The high-handed way Quinnipiac University has consigned Ireland's Great Hunger Museum - its mission and future - to the four winds echoes the disdain and mistreatment our Irish ancestors once faced – and it's a scandal beyond belief.
I'm intrigued by the official silence that has greeted the announcement that Ireland's Great Hunger Museum at Quinnipiac University is to close.
It seems to me that a museum that charts the experience of famished refugees fleeing a historic calamity (and the bigotry and hatred that prolonged it) would resonate in the United States. But instead, the collection is to be broken up and the great work silenced.
Is the human suffering this museum records – because it happened to the Irish - less worthy of our regard? Is that the message? Would cost-cutting be the first concern if it were not?
You simply cannot hope to understand the 19th century in Europe or America without reference to this museum, its collection, its publications, and the work it does.
But this week it was confirmed that the new President of Quinnipiac University Judy Olian plans to close the museum and move the collection (the largest in the world relating to the greatest social catastrophe in the 19th century in Europe) "elsewhere."
There should be uproar, but to date, though, the response has been muted. There are a host of reasons why this might be so and I've found myself reflecting on them this week.
The first reason could be that the announcement dovetails with a much older legacy of inherited shame and silence about the famine itself. Failure so catastrophic that one million people starved to death as a further million took to coffin ships fleeing for their lives, is not a story that garlands us with pride, is it?
The famine was the worst social catastrophe in Europe in the 19th century, it killed as many people as a low-level nuclear strike and almost 170 years later Ireland's population has still not recovered from it.
That's not the kind of feel-good narrative a tourism department or government minister wants to promote. Nevertheless, it is impossible to understand the Irish (or the immigrant) experience in the 19th century – in Ireland and America - without reference to it.
When the Irish playwright Tom Murphy began to write his play Famine (1968) he spoke of a revelation he had in the process of researching and writing the play: “Was I... a student or a victim of the Famine?” he asked. He was writing over 100 years after the events depicted in his play. But it still felt raw to him, the questions were still unsettled and unsettling.
I saw Murphy's famine play at The Lincoln Center Festival in 2012, presented by Druid Theatre Company. Next to me, for that performance, was the playwright Larry Kramer, who had chronicled another social disaster much closer to us in time. Also the son of immigrants, what parallels did he see in this story, I wondered?

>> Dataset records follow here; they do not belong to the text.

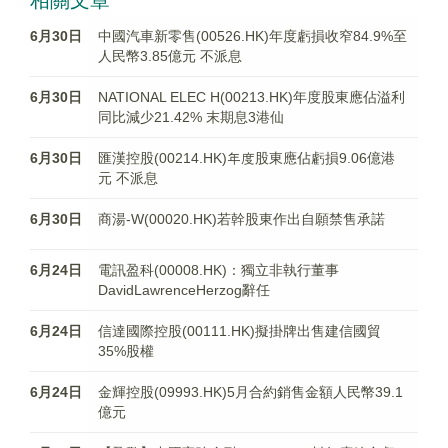
相關文章
6月30日
中國汽車新零售(00526.HK)年度虧損收窄84.9%至
人民幣3.85億元 不派息
6月30日
NATIONAL ELEC H(00213.HK)年度股東應佔溢利
同比減少21.42% 末期息3港仙
6月30日
匯漢控股(00214.HK)年度股東應佔虧損9.06億港
元 不派息
6月30日
商湯-W(00020.HK)若幹股東作出自願禁售承諾
6月24日
電訊盈科(00008.HK)：獨立非執行董事
DavidLawrenceHerzog辭任
6月24日
信達國際控股(00111.HK)擬掛牌出售建信國貿
35%股權
6月24日
金輝控股(09993.HK)5月合約銷售金額人民幣39.1
億元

Murphy's play was ultimately overwhelmed by the enormity of its subject, I felt. How do you write about a comet strike that decimates an island, a people, a language, and a potential future?

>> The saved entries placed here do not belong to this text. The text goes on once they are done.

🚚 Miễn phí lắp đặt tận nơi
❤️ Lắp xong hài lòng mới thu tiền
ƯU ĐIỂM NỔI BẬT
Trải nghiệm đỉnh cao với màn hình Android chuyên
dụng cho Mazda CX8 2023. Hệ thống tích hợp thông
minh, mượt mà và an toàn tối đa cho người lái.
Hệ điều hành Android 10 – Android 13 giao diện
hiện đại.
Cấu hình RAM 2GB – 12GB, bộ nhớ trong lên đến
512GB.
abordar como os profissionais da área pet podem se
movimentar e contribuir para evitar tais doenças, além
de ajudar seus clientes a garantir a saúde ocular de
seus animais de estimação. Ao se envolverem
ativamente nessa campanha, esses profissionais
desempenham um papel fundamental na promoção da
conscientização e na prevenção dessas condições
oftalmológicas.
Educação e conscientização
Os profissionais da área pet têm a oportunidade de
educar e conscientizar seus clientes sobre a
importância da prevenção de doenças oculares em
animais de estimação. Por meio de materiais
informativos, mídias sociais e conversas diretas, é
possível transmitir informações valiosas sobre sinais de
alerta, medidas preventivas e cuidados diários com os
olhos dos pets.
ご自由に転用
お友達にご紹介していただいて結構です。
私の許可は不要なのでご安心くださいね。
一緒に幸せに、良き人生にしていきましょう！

Some catastrophes leave a great silence in their wake and I was sad to see that Murphy, although he bore witness, was rattled in this instance, too electrified by the sheer voltage, to fully capture what he had seen and felt.
But shame and silence have attended the famine since the first blight was discovered. With the Irish already made tenants in their own country, banished to the worst land and the merest holdings, it would have been impossible not to absorb the idea – the way the abused often do - that all of this was somehow their own fault.
First, they were victimized, then for generations after, they conspired with their own abusers in an almost unbroken, generations-long era of shame and silence.
Irish playwright Brian Friel saw and understood our national tripwires better than any other Irish dramatist before or since. But he resisted, despite what some critics claim, the siren call of nationalism or any simplified presentation of the great hunger's enduring impact on our psyche in his work.
Nevertheless, great hunger is still his lifelong theme. That hunger is seen everywhere in his work, in the frustrated desire to act, to connect, to speak, or to love. What happened to us, what great disaster befell us, his works ask over and over – that we have become these haunted and famished avatars, cast out on the roads?
“I rhyme to see myself,” wrote Seamus Heaney, “ to set the darkness echoing.” That directive, to speak, write and record in order to interpret, was the mission statement of Ireland's Great Hunger Museum, which has produced the finest and most insightful writing on the calamity I have ever read.
That it is to be closed and the collection broken up is more than a cost-cutting exercise, it's an act of premeditated cultural vandalism, performed by actors who apparently have no real understanding of or compassion for the experience of fellow immigrants who faced one of the roughest origin stories in the United States.
The political reality is that the decision is made. So this is the time for a more imaginative American campus to continue the great work that was begun here. It is time for the Irish and their descendants too to step forward to protect their own origin story and with that their understanding of themselves.
Because that is what is at stake here. The high-handed way that this museum, its mission, and future has been consigned to the four winds echoes the disdain and mistreatment our Irish ancestors once faced – and it's a scandal beyond belief.